AGMs

5 questions lodged at 2024 Atturra hybrid EGM


December 20, 2024

Below is the text of the 5 written questions submitted or planned for the 9 minute Atturra virtual EGM held on December 19, 2024, plus a summary of the answers and some video grabs via Twitter. See notice of meeting and voting results with no protests.

Q1. Why do you need to approve tranche 1 of the placement when you already had capacity to issue these shares under the 15% rule? The fairest way to raise capital is via a renounceable pro-rata offer but seeking this approval sends a message that you are potentially going to do yet another selective placement which dilutes retail shareholders. Please confirm that you won't do another placement before next year's AGM.

Answer: The question wrangler broke this into two and chair Shan Kanji said any further placement would be a matter for the board. Watch video of exchange via Twitter.

Q2. How many different shareholders participates in the tranche 1 placement and how thorough was the exclusion process run by our share registry provider Computershare to ensure none of them voted on this placement refresh resolution? Were they warned not to vote in advance and did any placement recipients try to vote and have their votes ruled ineligible and excluded?

Answer: Not asked because the executive chair Shan Kanji said all other questions would be taken off line and responded to individually.
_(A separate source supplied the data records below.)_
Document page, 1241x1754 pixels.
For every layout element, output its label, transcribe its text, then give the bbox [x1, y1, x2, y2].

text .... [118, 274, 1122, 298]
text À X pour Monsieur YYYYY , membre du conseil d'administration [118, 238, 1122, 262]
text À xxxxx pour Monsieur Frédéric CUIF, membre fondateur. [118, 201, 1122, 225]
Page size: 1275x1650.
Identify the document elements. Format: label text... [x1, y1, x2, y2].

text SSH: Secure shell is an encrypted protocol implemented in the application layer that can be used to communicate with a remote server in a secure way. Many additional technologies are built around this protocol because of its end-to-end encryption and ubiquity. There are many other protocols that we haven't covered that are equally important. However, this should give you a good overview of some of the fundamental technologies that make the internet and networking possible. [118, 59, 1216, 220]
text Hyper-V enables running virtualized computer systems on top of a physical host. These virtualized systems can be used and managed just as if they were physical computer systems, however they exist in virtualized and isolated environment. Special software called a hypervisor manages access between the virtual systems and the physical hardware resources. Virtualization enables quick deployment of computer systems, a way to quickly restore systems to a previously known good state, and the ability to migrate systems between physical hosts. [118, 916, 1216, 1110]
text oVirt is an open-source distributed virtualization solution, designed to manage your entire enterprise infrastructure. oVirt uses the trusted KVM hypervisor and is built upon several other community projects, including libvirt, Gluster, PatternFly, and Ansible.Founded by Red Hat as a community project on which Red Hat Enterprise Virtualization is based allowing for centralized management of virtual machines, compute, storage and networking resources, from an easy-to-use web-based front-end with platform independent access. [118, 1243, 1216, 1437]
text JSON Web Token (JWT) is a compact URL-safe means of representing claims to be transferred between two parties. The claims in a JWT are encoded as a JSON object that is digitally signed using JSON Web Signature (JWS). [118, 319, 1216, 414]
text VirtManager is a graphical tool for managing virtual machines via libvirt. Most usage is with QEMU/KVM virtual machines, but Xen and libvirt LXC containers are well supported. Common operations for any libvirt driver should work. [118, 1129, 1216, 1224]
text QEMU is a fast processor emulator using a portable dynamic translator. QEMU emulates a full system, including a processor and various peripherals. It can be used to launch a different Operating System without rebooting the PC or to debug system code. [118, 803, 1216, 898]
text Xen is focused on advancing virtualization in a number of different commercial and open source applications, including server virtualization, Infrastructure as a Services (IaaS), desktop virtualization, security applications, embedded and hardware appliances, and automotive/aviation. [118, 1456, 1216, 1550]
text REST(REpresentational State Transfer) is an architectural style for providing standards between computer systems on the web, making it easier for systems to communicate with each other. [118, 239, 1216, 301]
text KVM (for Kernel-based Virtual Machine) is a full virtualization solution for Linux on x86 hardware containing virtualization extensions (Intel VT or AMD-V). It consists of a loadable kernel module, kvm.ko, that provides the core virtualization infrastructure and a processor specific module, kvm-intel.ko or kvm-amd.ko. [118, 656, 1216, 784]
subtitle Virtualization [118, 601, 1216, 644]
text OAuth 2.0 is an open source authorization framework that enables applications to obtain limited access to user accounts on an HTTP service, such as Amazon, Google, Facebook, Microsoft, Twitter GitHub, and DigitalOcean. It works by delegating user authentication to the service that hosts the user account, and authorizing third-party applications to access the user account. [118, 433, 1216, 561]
The CEO tried to call a couple of times later in the day. Watch video of the farcical EGM wrap via Twitter.

Q3. If Shan wanted to participate in the placement, why didn't we do a pro rata renounceable capital raising where he could have either participated or sold his entitlements in a competitive book build to the highest bidder? Calling special shareholder meetings to approve non-pro rata share issue to the founder is not a good look and best avoided. Why didn't the board push back against the investment banks pushing the quick and easy placement solution which is poor governance, dilutes retail and doesn't respect the property rights of all holders.

Answer: Not asked because the executive chair Shan Kanji said all other questions would be taken off line and responded to individually. The CEO tried to call a couple of times later in the day. Watch video of the farcical EGM wrap via Twitter.

Q4. $39.7 million is a big cheque for our founder and executive chair Shan Kanji to come up with. Could Shan please comment on whether he has had to pledge some or all of his shareholding to external financiers to come up with the cash, or does he have enough external resources to finance this investment without doing this? It is not ideal to have big margin loans on individually held material shareholdings in public companies because these can attract short selling pressure or decisions that are driven by short term price considerations.

Answer: Not asked because the executive chair Shan Kanji said all other questions would be taken off line and responded to individually. The CEO tried to call a couple of times later in the day. Watch video of the farcical EGM wrap via Twitter.

Q5. Shouldn't debate on this resolution be chaired by an independent director given that Shan has an interest in the item?

Answer: Was planning to lodge this when they got to Shan's resolution but they terminated the meeting after just 9 minutes and never got to it.